• The task
Recast the item lines below as a numbered list, leaving out any blank lines. Begin at the line that contains "name author: (Wiehler) M.M. Mora & J.L. Clark" and stop after the line that contains "order: Fabales".

Records drawn from a collection:
____
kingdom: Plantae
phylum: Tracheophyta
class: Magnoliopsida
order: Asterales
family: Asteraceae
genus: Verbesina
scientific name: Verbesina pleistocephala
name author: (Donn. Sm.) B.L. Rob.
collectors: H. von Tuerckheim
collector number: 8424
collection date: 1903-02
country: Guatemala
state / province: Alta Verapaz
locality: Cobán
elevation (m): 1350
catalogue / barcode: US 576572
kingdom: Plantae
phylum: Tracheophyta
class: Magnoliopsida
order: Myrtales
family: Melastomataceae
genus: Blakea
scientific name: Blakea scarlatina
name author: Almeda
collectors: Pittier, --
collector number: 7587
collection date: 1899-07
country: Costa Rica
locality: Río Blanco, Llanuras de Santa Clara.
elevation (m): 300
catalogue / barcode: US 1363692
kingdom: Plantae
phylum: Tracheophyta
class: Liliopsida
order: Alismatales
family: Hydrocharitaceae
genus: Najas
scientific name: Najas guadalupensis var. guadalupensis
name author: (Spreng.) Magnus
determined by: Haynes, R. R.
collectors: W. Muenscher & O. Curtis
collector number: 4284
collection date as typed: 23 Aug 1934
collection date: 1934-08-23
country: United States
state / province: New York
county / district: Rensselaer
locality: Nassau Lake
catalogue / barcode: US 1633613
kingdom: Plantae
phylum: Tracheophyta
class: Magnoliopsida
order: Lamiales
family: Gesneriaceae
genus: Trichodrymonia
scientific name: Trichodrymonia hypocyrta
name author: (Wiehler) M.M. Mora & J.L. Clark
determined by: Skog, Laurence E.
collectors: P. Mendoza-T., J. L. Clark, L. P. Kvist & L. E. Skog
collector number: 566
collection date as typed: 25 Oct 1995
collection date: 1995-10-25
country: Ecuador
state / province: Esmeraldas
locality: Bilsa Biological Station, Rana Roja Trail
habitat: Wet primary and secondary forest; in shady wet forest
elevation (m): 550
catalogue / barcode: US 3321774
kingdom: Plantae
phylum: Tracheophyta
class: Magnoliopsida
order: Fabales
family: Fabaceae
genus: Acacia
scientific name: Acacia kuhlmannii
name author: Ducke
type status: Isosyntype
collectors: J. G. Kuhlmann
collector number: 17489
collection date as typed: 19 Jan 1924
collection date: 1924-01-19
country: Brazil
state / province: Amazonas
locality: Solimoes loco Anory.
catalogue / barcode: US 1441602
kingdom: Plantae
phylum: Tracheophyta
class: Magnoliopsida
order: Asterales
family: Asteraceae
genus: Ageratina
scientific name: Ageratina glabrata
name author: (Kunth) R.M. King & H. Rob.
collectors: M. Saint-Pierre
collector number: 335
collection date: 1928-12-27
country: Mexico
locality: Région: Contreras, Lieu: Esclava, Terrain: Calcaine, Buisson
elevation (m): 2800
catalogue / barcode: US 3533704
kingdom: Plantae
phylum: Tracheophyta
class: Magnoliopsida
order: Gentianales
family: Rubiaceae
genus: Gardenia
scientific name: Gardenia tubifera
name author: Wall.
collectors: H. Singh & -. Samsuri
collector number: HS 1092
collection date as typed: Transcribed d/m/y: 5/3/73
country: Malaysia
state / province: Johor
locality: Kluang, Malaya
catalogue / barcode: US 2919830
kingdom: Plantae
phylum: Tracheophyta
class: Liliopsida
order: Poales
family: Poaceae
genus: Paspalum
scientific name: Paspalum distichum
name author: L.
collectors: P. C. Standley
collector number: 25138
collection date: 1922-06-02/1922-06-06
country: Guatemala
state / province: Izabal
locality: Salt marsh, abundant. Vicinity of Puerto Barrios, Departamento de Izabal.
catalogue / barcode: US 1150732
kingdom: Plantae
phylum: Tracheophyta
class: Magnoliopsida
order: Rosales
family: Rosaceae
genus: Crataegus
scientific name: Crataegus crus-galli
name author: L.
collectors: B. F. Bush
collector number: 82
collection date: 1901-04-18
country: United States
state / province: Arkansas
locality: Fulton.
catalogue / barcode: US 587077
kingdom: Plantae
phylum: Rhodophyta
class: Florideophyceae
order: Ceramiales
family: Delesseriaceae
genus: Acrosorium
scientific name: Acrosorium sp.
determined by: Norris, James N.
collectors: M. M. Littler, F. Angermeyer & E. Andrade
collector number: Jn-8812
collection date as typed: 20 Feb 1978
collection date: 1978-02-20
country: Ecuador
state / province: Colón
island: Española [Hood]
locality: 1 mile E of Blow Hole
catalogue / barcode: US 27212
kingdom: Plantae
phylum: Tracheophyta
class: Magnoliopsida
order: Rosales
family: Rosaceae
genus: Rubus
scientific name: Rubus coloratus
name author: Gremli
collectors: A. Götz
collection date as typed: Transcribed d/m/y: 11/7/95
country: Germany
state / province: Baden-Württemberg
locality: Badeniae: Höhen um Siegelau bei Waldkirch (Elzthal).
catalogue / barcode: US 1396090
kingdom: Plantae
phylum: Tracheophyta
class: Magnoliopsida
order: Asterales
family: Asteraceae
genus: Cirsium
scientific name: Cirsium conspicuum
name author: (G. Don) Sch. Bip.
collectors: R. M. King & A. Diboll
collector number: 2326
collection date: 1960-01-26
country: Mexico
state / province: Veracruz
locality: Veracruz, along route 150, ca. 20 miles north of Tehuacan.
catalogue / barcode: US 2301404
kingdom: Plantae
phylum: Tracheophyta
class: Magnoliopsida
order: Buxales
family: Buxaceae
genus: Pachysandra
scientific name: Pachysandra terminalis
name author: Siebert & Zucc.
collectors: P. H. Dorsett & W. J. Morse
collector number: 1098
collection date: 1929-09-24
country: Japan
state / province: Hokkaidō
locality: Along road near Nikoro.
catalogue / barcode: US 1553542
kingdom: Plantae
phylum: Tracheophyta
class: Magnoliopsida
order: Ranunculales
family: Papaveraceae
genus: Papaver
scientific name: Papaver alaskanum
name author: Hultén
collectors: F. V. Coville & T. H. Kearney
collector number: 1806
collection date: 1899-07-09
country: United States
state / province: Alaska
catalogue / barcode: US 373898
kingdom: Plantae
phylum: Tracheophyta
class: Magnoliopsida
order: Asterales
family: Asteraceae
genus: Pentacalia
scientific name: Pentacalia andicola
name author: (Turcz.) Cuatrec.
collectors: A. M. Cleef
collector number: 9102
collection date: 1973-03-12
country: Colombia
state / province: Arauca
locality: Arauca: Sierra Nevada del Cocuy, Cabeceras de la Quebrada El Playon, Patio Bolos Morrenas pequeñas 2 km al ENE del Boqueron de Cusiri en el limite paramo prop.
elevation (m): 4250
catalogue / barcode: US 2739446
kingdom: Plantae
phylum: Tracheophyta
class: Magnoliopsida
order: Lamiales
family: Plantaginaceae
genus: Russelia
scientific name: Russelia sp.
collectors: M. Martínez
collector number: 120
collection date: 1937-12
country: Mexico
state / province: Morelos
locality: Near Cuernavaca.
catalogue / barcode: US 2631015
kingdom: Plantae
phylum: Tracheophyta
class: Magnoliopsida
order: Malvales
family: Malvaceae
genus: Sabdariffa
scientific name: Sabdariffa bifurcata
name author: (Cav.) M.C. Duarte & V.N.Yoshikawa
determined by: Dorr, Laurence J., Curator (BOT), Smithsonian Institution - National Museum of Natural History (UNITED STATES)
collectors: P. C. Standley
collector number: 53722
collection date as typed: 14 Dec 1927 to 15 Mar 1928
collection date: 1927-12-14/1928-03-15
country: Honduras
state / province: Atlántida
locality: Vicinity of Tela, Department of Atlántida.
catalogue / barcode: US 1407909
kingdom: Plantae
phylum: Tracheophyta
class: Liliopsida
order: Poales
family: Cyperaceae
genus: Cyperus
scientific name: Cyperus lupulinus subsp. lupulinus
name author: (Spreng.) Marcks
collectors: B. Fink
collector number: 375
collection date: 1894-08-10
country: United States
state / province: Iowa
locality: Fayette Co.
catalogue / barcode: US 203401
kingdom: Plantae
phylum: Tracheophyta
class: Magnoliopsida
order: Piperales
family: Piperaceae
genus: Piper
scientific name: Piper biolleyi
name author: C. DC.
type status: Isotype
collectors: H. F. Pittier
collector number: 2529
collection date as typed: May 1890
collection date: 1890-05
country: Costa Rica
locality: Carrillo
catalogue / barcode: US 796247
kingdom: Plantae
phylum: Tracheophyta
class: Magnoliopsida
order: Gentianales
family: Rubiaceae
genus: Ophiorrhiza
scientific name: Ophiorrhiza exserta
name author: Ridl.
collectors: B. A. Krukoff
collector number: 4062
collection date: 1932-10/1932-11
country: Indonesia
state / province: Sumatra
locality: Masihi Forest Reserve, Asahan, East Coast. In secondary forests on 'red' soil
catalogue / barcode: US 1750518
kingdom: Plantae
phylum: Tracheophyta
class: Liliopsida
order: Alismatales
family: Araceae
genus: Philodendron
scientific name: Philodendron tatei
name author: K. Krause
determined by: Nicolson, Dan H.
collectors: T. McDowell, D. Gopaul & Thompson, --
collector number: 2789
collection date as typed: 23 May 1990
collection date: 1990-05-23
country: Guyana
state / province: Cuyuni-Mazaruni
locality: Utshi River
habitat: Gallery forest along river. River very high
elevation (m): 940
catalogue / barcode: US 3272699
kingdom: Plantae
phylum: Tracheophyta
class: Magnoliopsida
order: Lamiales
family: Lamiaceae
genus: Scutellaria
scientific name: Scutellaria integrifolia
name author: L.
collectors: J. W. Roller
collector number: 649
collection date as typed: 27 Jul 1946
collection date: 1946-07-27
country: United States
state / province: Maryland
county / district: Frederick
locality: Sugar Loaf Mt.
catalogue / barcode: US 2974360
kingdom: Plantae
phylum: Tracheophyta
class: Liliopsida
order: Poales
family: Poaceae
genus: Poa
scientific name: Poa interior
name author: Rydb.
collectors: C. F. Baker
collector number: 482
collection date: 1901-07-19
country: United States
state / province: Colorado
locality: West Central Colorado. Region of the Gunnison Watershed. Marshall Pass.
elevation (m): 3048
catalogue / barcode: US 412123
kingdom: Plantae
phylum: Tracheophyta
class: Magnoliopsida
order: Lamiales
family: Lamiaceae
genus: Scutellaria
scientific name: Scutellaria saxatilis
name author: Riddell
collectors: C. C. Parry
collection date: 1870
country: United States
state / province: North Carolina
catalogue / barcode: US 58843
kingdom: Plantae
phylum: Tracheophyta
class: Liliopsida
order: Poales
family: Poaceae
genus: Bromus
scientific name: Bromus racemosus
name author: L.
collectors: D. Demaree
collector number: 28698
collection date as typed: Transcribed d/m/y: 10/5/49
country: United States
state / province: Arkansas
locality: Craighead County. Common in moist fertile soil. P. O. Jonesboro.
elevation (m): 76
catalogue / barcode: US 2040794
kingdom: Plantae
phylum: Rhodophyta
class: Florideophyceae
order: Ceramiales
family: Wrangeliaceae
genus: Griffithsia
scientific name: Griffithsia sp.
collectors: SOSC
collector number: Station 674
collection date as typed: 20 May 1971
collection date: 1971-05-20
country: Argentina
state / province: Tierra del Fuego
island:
____
• The output
1. name author: (Wiehler) M.M. Mora & J.L. Clark
2. determined by: Skog, Laurence E.
3. collectors: P. Mendoza-T., J. L. Clark, L. P. Kvist & L. E. Skog
4. collector number: 566
5. collection date as typed: 25 Oct 1995
6. collection date: 1995-10-25
7. country: Ecuador
8. state / province: Esmeraldas
9. locality: Bilsa Biological Station, Rana Roja Trail
10. habitat: Wet primary and secondary forest; in shady wet forest
11. elevation (m): 550
12. catalogue / barcode: US 3321774
13. kingdom: Plantae
14. phylum: Tracheophyta
15. class: Magnoliopsida
16. order: Fabales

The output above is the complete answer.